### FRAGMENTO DEL DOCUMENTO

HIJO DE DIOS Domingo de Ramos 24 de marzo Mc 15, 1-39

col lozano art

 


Marcos -cronológicamente, el primero de los evangelios que ha llegado hasta nosotros- termina el relato de la cruz poniendo en boca de un pagano -no es casual que su texto fuera dirigido a comunidades que provenían del paganismo- la más elevada confesión de fe en Jesús: “Realmente este hombre era Hijo de Dios”.

Para una persona religiosa teísta, no hay título mayor que el de ser “hijo de Dios”. La creencia cristiana lo afirma de Jesús, en el sentido más real de la expresión. Sin embargo, parece claro que su sentido no puede ser sino metafórico. Eran los dioses-héroes griegos quienes concebían hijos y se veían involucrados directamente en los sentimientos y los conflictos humanos. Pero no cabe entender a la divinidad concibiendo hijos, tal como habitualmente se entiende esta palabra.

######
### DATOS PROPORCIONADOS

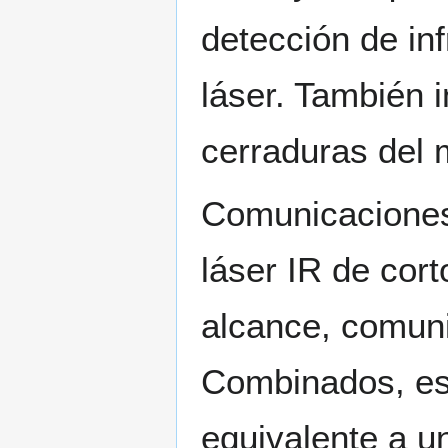
detección de inf
láser. También 
cerraduras del 
Comunicaciones 
láser IR de cort
alcance, comunic
Combinados, es
equivalente a 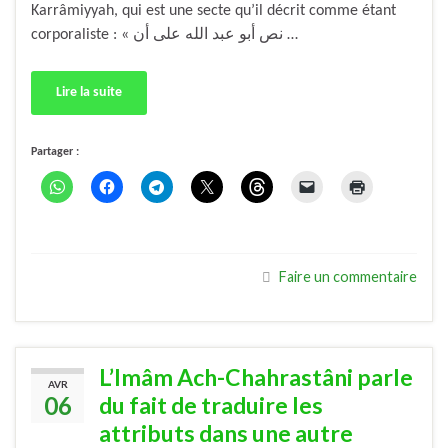
Karrâmiyyah, qui est une secte qu’il décrit comme étant
corporaliste : « نص أبو عبد الله على أن …
Lire la suite
Partager :
Faire un commentaire
L’Imâm Ach-Chahrastâni parle
AVR
06
du fait de traduire les
attributs dans une autre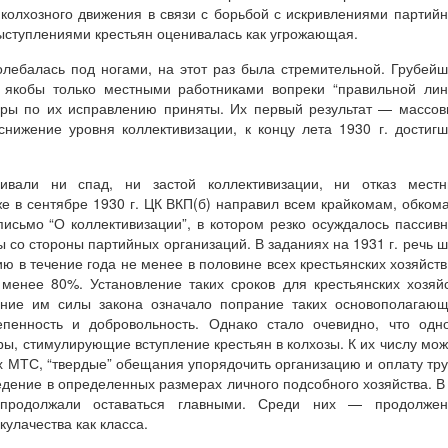
х колхозного движения в связи с борьбой с искривлениями партий
выступлениями крестьян оценивалась как угрожающая.
олебалась под ногами, на этот раз была стремительной. Грубей
 якобы только местными работниками вопреки “правильной ли
меры по их исправлению приняты. Их первый результат — массо
снижение уровня коллективизации, к концу лета 1930 г. достиг
ивали ни спад, ни застой коллективизации, ни отказ местн
же в сентябре 1930 г. ЦК ВКП(б) направил всем крайкомам, обком
исьмо “О коллективизации”, в котором резко осуждалось пассив
ы со стороны партийных организаций. В заданиях на 1931 г. речь 
ю в течение года не менее в половине всех крестьянских хозяйств
енее 80%. Установление таких сроков для крестьянских хозяй
ание им силы закона означало попрание таких основополагаю
епенность и добровольность. Однако стало очевидно, что одн
ы, стимулирующие вступление крестьян в колхозы. К их числу мо
х МТС, “твердые” обещания упорядочить организацию и оплату тр
ведение в определенных размерах личного подсобного хозяйства. В
продолжали оставаться главными. Среди них — продолжен
кулачества как класса.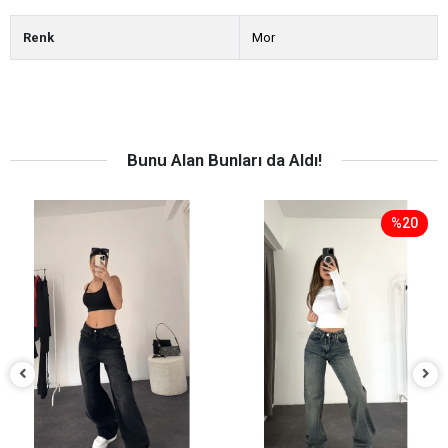
Renk
Mor
Bunu Alan Bunları da Aldı!
%20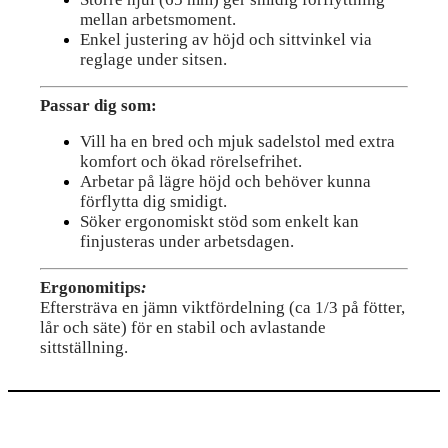
mellan arbetsmoment.
Enkel justering av höjd och sittvinkel via
reglage under sitsen.
Passar dig som:
Vill ha en bred och mjuk sadelstol med extra
komfort och ökad rörelsefrihet.
Arbetar på lägre höjd och behöver kunna
förflytta dig smidigt.
Söker ergonomiskt stöd som enkelt kan
finjusteras under arbetsdagen.
Ergonomitips
:
Eftersträva en jämn viktfördelning (ca 1/3 på fötter,
lår och säte) för en stabil och avlastande
sittställning.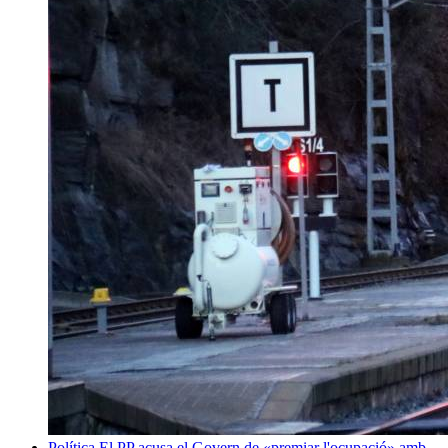
Política
El PP acusa el Govern de «premiar l'ocupació» amb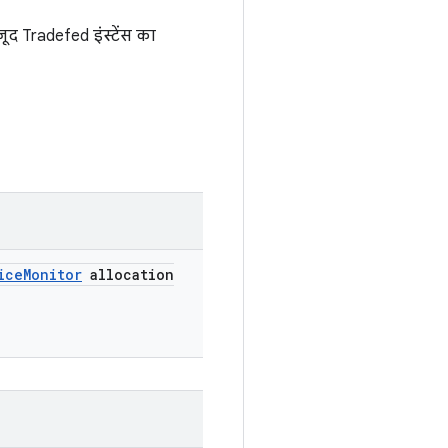
ूद Tradefed इंस्टेंस का
ice
Monitor
allocation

######

▶ **TAREAS Y EJERCICIOS**:
**1.** Según el fragmento, ¿qué confesión de fe pone Marcos en boca de un pagano al final del relato de la cruz?
**2.** Reproduce sin cambios el tramo del fragmento que va desde "Para una persona" hasta "entiende esta palabra.".

▶ **SOLUCIONES**:
**1.** “Realmente este hombre era Hijo de Dios”.

**2.**
Para una persona religiosa teísta, no hay título mayor que el de ser “hijo de Dios”. La creencia cristiana lo afirma de Jesús, en el sentido más real de la expresión. Sin embargo, parece claro que su sentido no puede ser sino metafórico. Eran los dioses-héroes griegos quienes concebían hijos y se veían involucrados directamente en los sentimientos y los conflictos humanos. Pero no cabe entender a la divinidad concibiendo hijos, tal como habitualmente se entiende esta palabra.